New Tendencies to Selfishness in Canaan
Another and different kind of temptation which the Hebrews met in Canaan was the tendency to forget their own tribal brothers as they scattered here and there and settled down, each family with its own little farm. There were some, naturally, who were more successful as farmers than others. And those who were unfortunate were not always the lazy or thriftless. Sickness or accident or some pest which attacked the grain or the cattle would sometimes wipe out the entire property of one of those little peasant farmers and leave him and his children face to face with starvation and death. Now, in the old days in the desert, as long as the tribe had a crust of bread or a drop of water, the weakest and poorest could count on a share. But here in Canaan the poor, the widow, the orphan, did not always feel so surely the sheltering arms of kindness and brotherhood.

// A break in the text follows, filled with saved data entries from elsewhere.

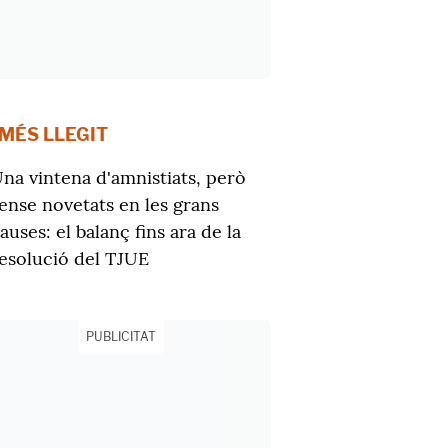
 MÉS LLEGIT
na vintena d'amnistiats, però
ense novetats en les grans
auses: el balanç fins ara de la
esolució del TJUE
PUBLICITAT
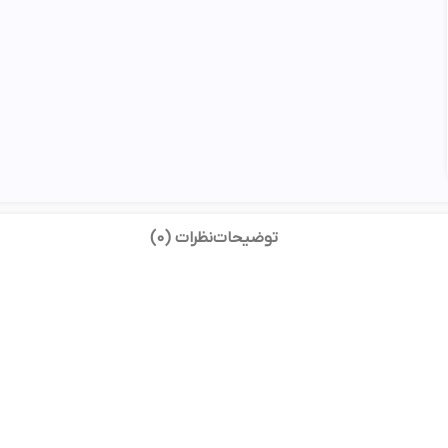
توضیحات
نظرات (0)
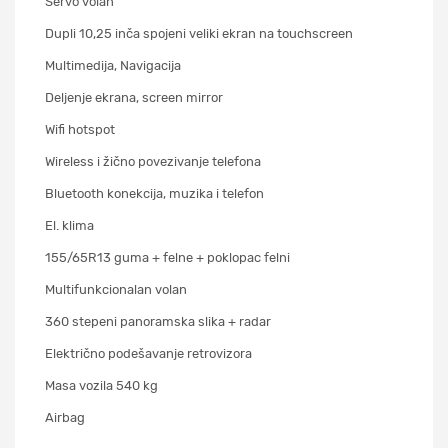
Servo volan
Dupli 10,25 inča spojeni veliki ekran na touchscreen
Multimedija, Navigacija
Deljenje ekrana, screen mirror
Wifi hotspot
Wireless i žično povezivanje telefona
Bluetooth konekcija, muzika i telefon
El. klima
155/65R13 guma + felne + poklopac felni
Multifunkcionalan volan
360 stepeni panoramska slika + radar
Električno podešavanje retrovizora
Masa vozila 540 kg
Airbag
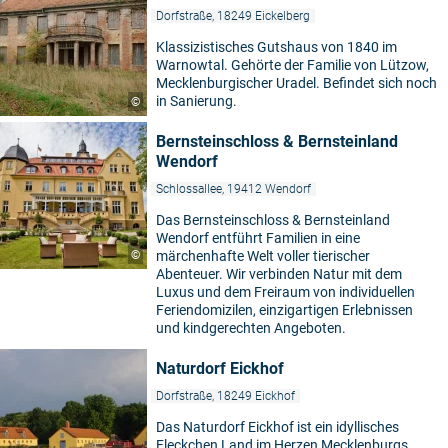
Dorfstraße, 18249 Eickelberg
Klassizistisches Gutshaus von 1840 im
Warnowtal. Gehörte der Familie von Lützow,
Mecklenburgischer Uradel. Befindet sich noch
in Sanierung.
©
Bernsteinschloss & Bernsteinland
Wendorf
Schlossallee, 19412 Wendorf
Das Bernsteinschloss & Bernsteinland
Wendorf entführt Familien in eine
©
märchenhafte Welt voller tierischer
Abenteuer. Wir verbinden Natur mit dem
Luxus und dem Freiraum von individuellen
Feriendomizilen, einzigartigen Erlebnissen
und kindgerechten Angeboten.
Naturdorf Eickhof
Dorfstraße, 18249 Eickhof
Das Naturdorf Eickhof ist ein idyllisches
Fleckchen Land im Herzen Mecklenburgs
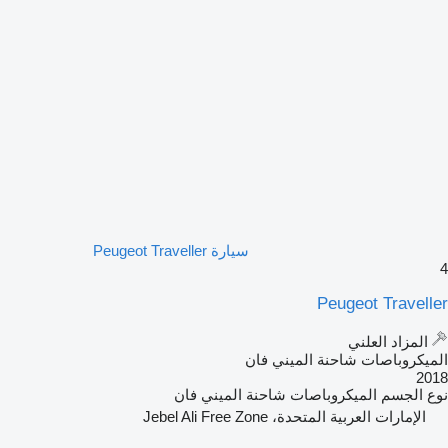
سيارة Peugeot Traveller
4
Peugeot Traveller
المزاد العلني
الميكروباصات شاحنة الميني فان
2018
نوع الجسم
الميكروباصات شاحنة الميني فان
الإمارات العربية المتحدة، Jebel Ali Free Zone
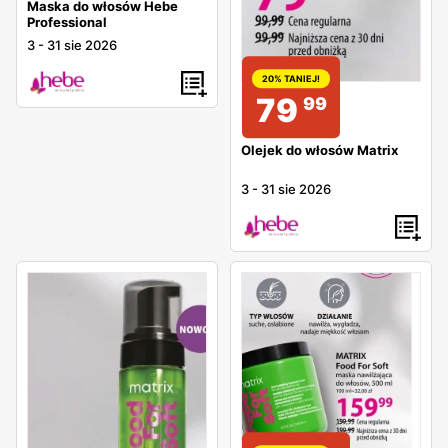
Maska do włosów Hebe
Professional
3
-
31 sie 2026
20% TANIEJ!
79
99
Olejek do włosów Matrix
3
-
31 sie 2026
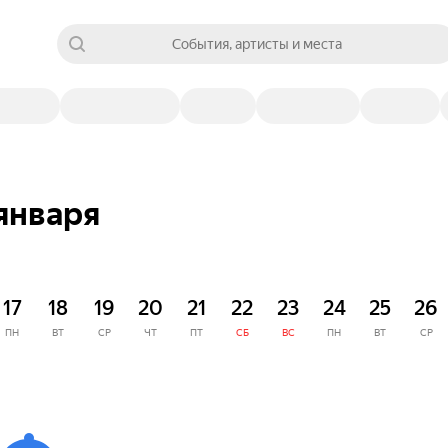
События, артисты и места
января
17
18
19
20
21
22
23
24
25
26
ПН
ВТ
СР
ЧТ
ПТ
СБ
ВС
ПН
ВТ
СР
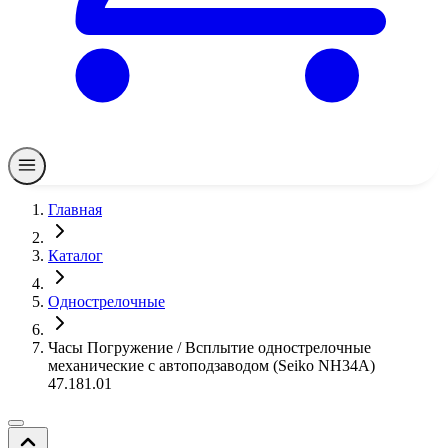
Главная
Каталог
Однострелочные
Часы Погружение / Всплытие однострелочные
механические с автоподзаводом (Seiko NH34A)
47.181.01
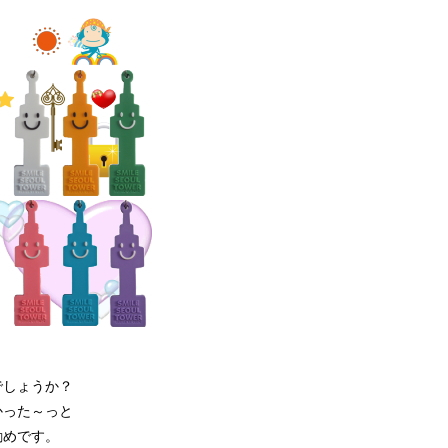
でしょうか？
かった～っと
勧めです。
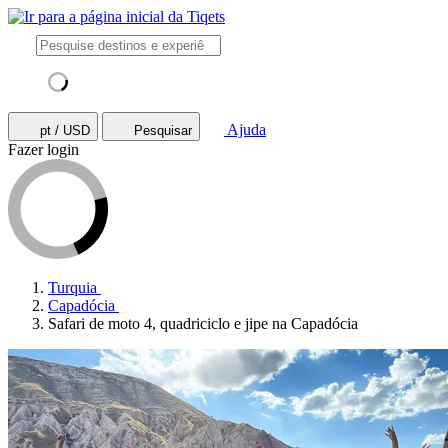
Ajuda
pt / USD
Pesquisar
Fazer login
Turquia
Capadócia
Safari de moto 4, quadriciclo e jipe na Capadócia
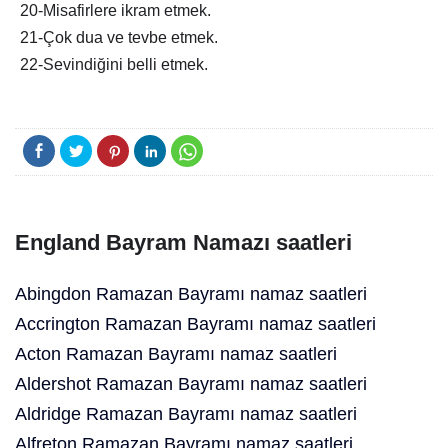
20-Misafirlere ikram etmek.
21-Çok dua ve tevbe etmek.
22-Sevindiğini belli etmek.
England Bayram Namazı saatleri
Abingdon Ramazan Bayramı namaz saatleri
Accrington Ramazan Bayramı namaz saatleri
Acton Ramazan Bayramı namaz saatleri
Aldershot Ramazan Bayramı namaz saatleri
Aldridge Ramazan Bayramı namaz saatleri
Alfreton Ramazan Bayramı namaz saatleri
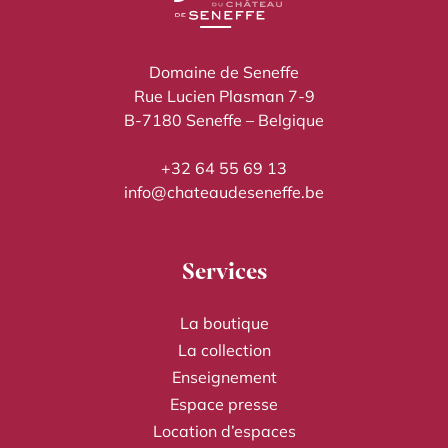
Domaine de Seneffe
Rue Lucien Plasman 7-9
B-7180 Seneffe – Belgique
+32 64 55 69 13
info@chateaudeseneffe.be
Services
La boutique
La collection
Enseignement
Espace presse
Location d’espaces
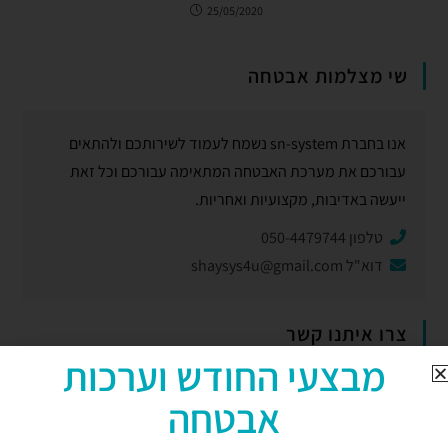
25/05/2020
שי מצלמות אבטחה
אנו בחברת sn-system נשמח לעמוד לשירותכם ולהתאים
עבורכם את מערכת האבטחה המתאימה עבורכם וכל זאת
ייעשה באדיבות, מקצועיות ואחריות.
טלפון 050-4479744
דוא"ל
shaysys4u@gmail.com
צרו איתנו קשר
מבצעי החודש וערכות
אבטחה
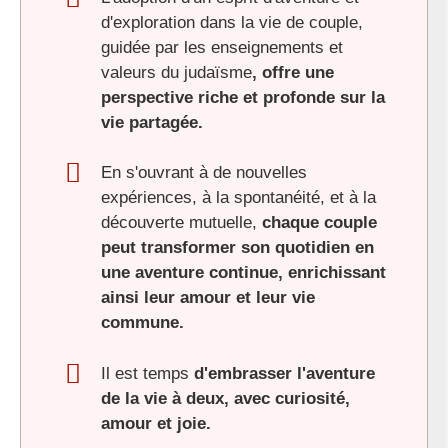
d'exploration dans la vie de couple,
guidée par les enseignements et
valeurs du judaïsme
, offre une
perspective riche et profonde sur la
vie partagée.
En s'ouvrant à de nouvelles
expériences, à la spontanéité, et à la
découverte mutuelle,
chaque couple
peut transformer son quotidien en
une aventure continue, enrichissant
ainsi leur amour et leur vie
commune.
Il est temps
d'embrasser l'aventure
de la vie à deux, avec curiosité,
amour et joie.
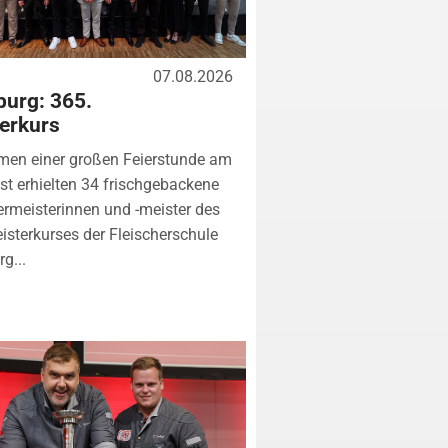
07.08.2026
urg: 365.
erkurs
men einer großen Feierstunde am
st erhielten 34 frischgebackene
ermeisterinnen und -meister des
isterkurses der Fleischerschule
g...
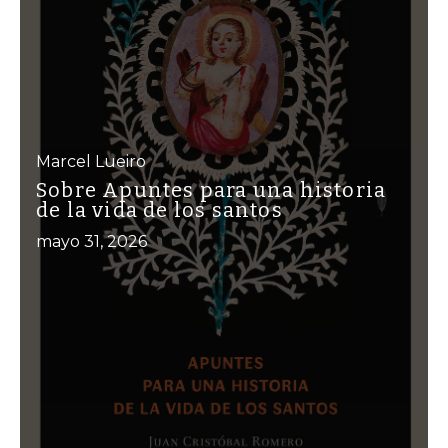
Marcel Lueiro
Sobre Apuntes para una historia
de la vida de los santos
mayo 31, 2026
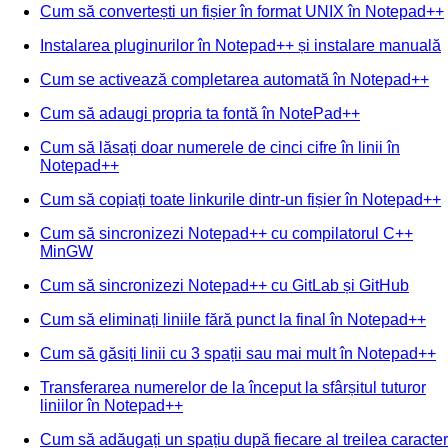
Cum să convertești un fișier în format UNIX în Notepad++
Instalarea pluginurilor în Notepad++ și instalare manuală
Cum se activează completarea automată în Notepad++
Cum să adaugi propria ta fontă în NotePad++
Cum să lăsați doar numerele de cinci cifre în linii în
Notepad++
Cum să copiați toate linkurile dintr-un fișier în Notepad++
Cum să sincronizezi Notepad++ cu compilatorul C++
MinGW
Cum să sincronizezi Notepad++ cu GitLab și GitHub
Cum să eliminați liniile fără punct la final în Notepad++
Cum să găsiți linii cu 3 spații sau mai mult în Notepad++
Transferarea numerelor de la început la sfârșitul tuturor
liniilor în Notepad++
Cum să adăugați un spațiu după fiecare al treilea caracter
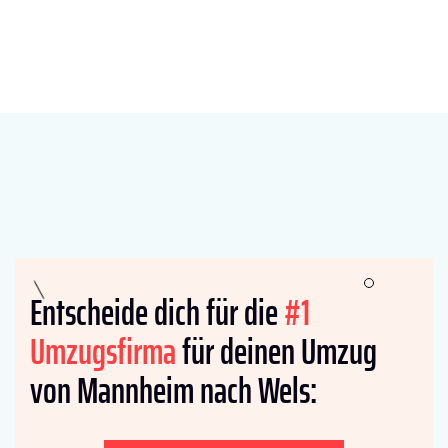
Entscheide dich für die
#1
Umzugsfirma
für deinen Umzug
von Mannheim nach Wels:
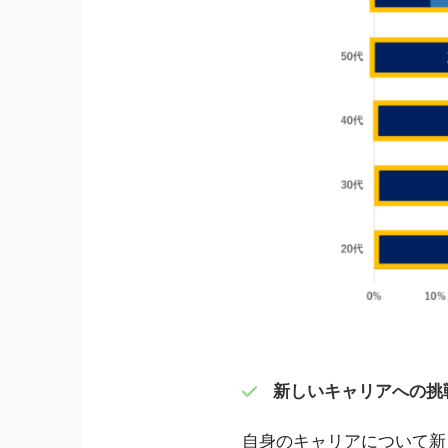
新しいキャリアへの挑戦
自身のキャリアについて新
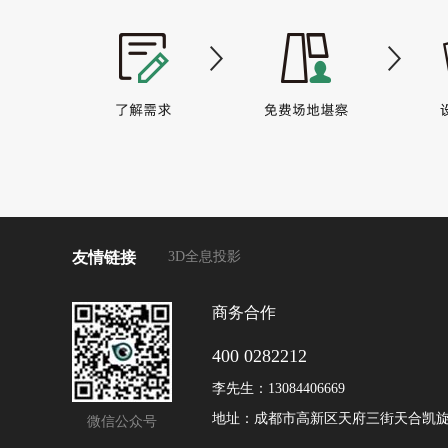
友情链接
3D全息投影
商务合作
400 0282212
李先生：13084406669
地址：成都市高新区天府三街天合凯旋2
微信公众号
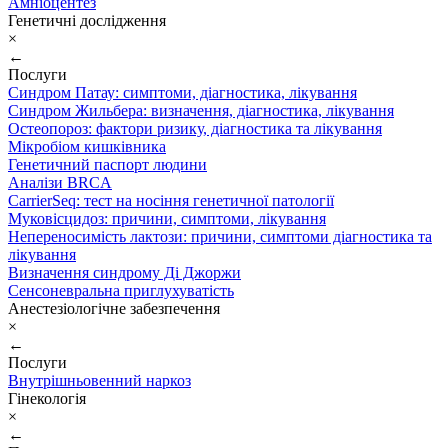
Амніоцентез
Генетичні дослідження
×
←
Послуги
Синдром Патау: симптоми, дiагностика, лiкування
Синдром Жильбера: визначення, діагностика, лікування
Остеопороз: фактори ризику, діагностика та лікування
Мікробіом кишківника
Генетичний паспорт людини
Аналізи BRCA
CarrierSeq: тест на носіння генетичної патології
Муковісцидоз: причини, симптоми, лікування
Непереносимість лактози: причини, симптоми діагностика та
лікування
Визначення синдрому Ді Джоржи
Сенсоневральна приглухуватість
Анестезіологічне забезпечення
×
←
Послуги
Внутрішньовенний наркоз
Гінекологія
×
←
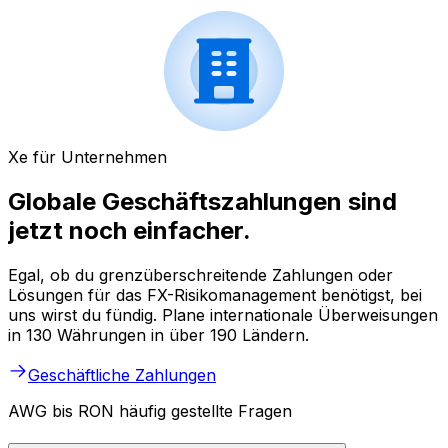
Xe für Unternehmen
Globale Geschäftszahlungen sind
jetzt noch einfacher.
Egal, ob du grenzüberschreitende Zahlungen oder
Lösungen für das FX-Risikomanagement benötigst, bei
uns wirst du fündig. Plane internationale Überweisungen
in 130 Währungen in über 190 Ländern.
Geschäftliche Zahlungen
AWG bis RON häufig gestellte Fragen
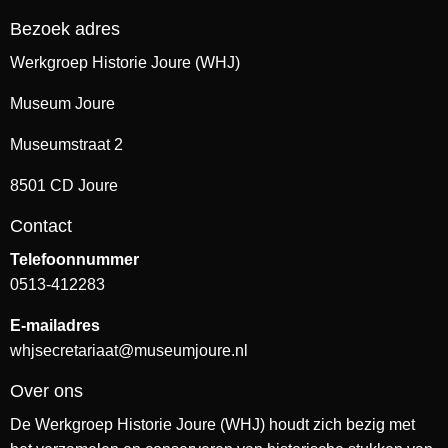
Bezoek adres
Werkgroep Historie Joure (WHJ)
Museum Joure
Museumstraat 2
8501 CD Joure
Contact
Telefoonnummer
0513-412283
E-mailadres
whjsecretariaat@museumjoure.nl
Over ons
De Werkgroep Historie Joure (WHJ) houdt zich bezig met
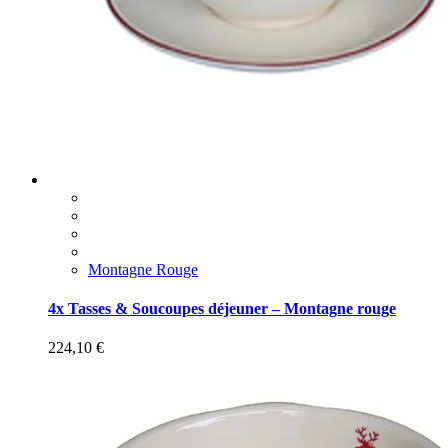
Montagne Rouge
4x Tasses & Soucoupes déjeuner – Montagne rouge
224,10
€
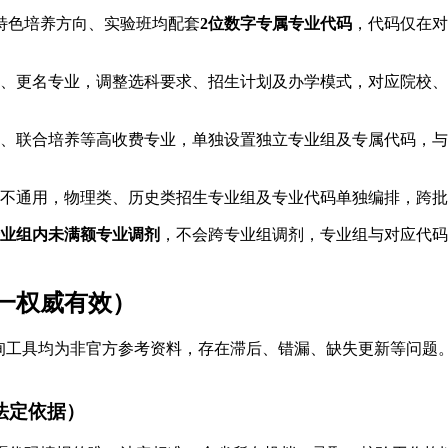
、特色培养方向、实验班均配套
2位数字专属专业代码
，代码仅在对
、更名专业，调整选科要求、招生计划及办学模式，对应院校、专
、联合培养等高收费专业，单独设置独立专业组及专属代码，与
不通用，物理类、历史类招生专业组及专业代码单独编排，跨批
业组内未满额专业调剂
，不会跨专业组调剂，专业组与对应代码
唯一权威有效）
询工具均为非官方参考资料，存在滞后、错漏、缺失更新等问题。
法定依据）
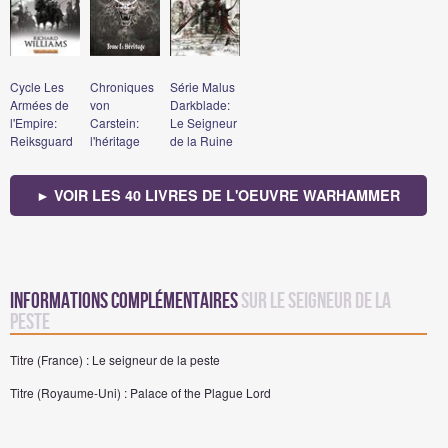
Cycle Les
Chroniques
Série Malus
Armées de
von
Darkblade:
l'Empire:
Carstein:
Le Seigneur
Reiksguard
l'héritage
de la Ruine
► VOIR LES 40 LIVRES DE L'OEUVRE WARHAMMER
Informations complémentaires
sur Le seigneur de la
peste
Titre (France) : Le seigneur de la peste
Titre (Royaume-Uni) : Palace of the Plague Lord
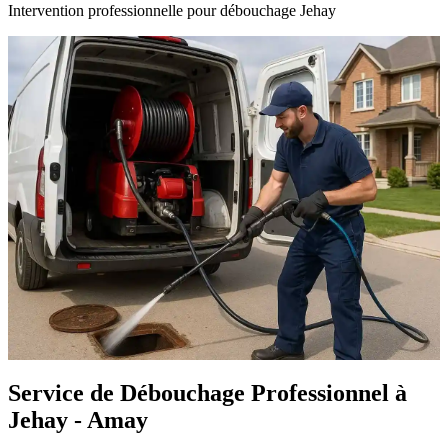
Intervention professionnelle pour débouchage Jehay
Service de Débouchage Professionnel à
Jehay - Amay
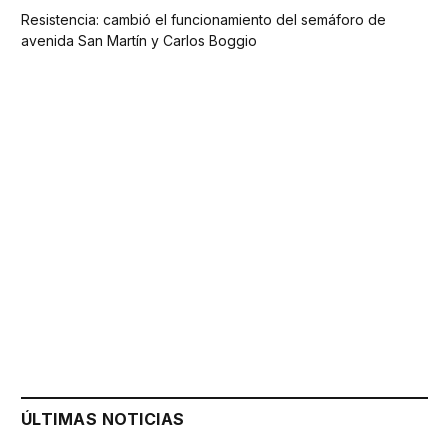
Resistencia: cambió el funcionamiento del semáforo de
avenida San Martín y Carlos Boggio
ÚLTIMAS NOTICIAS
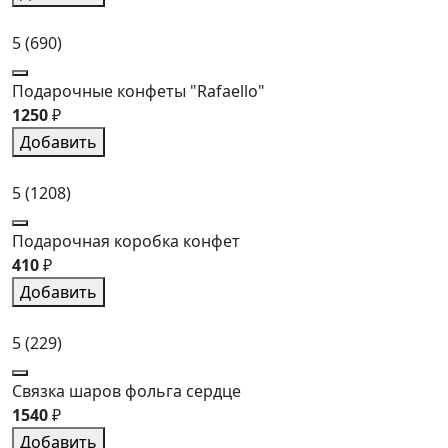
5
(690)
Подарочные конфеты "Rafaello"
1250
₽
Добавить
5
(1208)
Подарочная коробка конфет
410
₽
Добавить
5
(229)
Связка шаров фольга сердце
1540
₽
Добавить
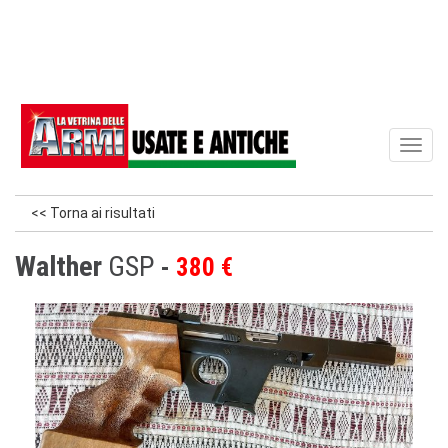
Toggl
naviga
<< Torna ai risultati
Walther
GSP
380 €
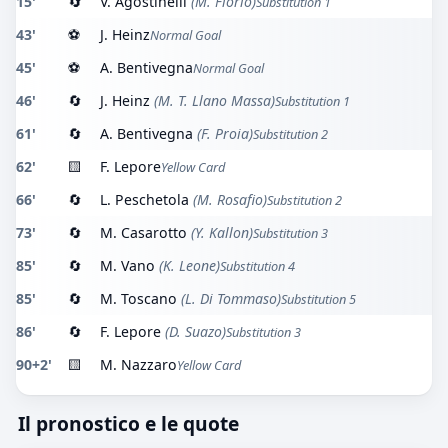
15'
🔄
V. Agostinelli
(M. Florio)
Substitution 1
43'
⚽
J. Heinz
Normal Goal
45'
⚽
A. Bentivegna
Normal Goal
46'
🔄
J. Heinz
(M. T. Llano Massa)
Substitution 1
61'
🔄
A. Bentivegna
(F. Proia)
Substitution 2
62'
🟨
F. Lepore
Yellow Card
66'
🔄
L. Peschetola
(M. Rosafio)
Substitution 2
73'
🔄
M. Casarotto
(Y. Kallon)
Substitution 3
85'
🔄
M. Vano
(K. Leone)
Substitution 4
85'
🔄
M. Toscano
(L. Di Tommaso)
Substitution 5
86'
🔄
F. Lepore
(D. Suazo)
Substitution 3
90+2'
🟨
M. Nazzaro
Yellow Card
Il pronostico e le quote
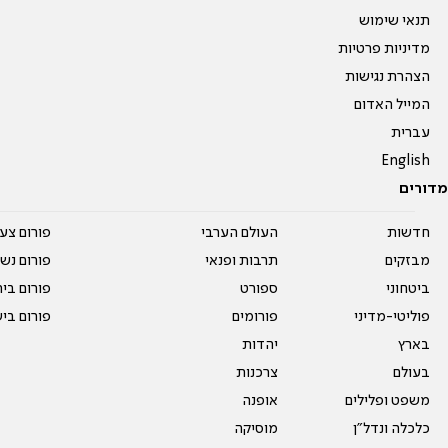
תנאי שימוש
מדיניות פרטיות
הצהרת נגישות
המייל האדום
עברית
English
מדורים
חדשות
העולם הערבי
פורום צע
מבזקים
תרבות ופנאי
פורום נשו
ביטחוני
ספורט
פורום בי
פוליטי-מדיני
פורומים
פורום בי
בארץ
יהדות
בעולם
צרכנות
משפט ופלילים
אופנה
כלכלה ונדל"ן
מוסיקה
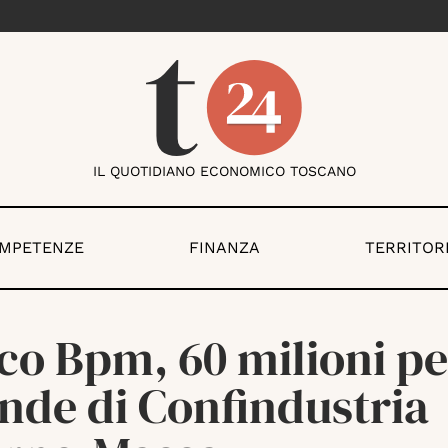
IL QUOTIDIANO ECONOMICO TOSCANO
OMPETENZE
FINANZA
TERRITOR
o Bpm, 60 milioni pe
nde di Confindustria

Humane laws enacted.—Yet the spirit of Moses still lived and made its power felt. Certain laws gradually came to be accepted during this period when the Hebrews were learning to be farmers which were a special protection to the poor and helpless, just as the great leader would have chosen. We can imagine how these laws were first proclaimed by the chiefs of the clans and the elders of the villages wherever there were men who remembered how, years before, the whole nation had been poor and oppressed and enslaved. Here are some examples:
"Ye shall not afflict any widow, or fatherless child. If thou afflict them in any wise, and they cry at all unto me, I will surely hear their cry."
"If thou lend money to any of my people with thee that is poor, thou shalt not be to him as a creditor; neither shall ye lay upon him usury. If thou at all take thy neighbor's garment to pledge, thou shalt restore it unto him before the sun goeth down; for that is his only covering, it is his garment for his skin: wherein shall he sleep? And it shall come to pass when he crieth unto me, that I will hear; for I am gracious."
"Thou shalt not oppress thy neighbor, nor rob him; the wages of a hired servant shall not abide with thee all night until the morning."
There is one law which illustrates especially well how the best men among the Hebrews tried to meet the new temptations of Canaan in the spirit of kindness and justice which they had learned from Moses.
"When ye reap the harvest of your land, thou shalt not wholly reap the corners of thy field, neither shalt thou gather the gleaning of the harvest. And thou shalt not glean thy vineyard, neither shalt thou gather the fallen fruit of thy vineyard. Thou shalt leave them for the poor and the stranger."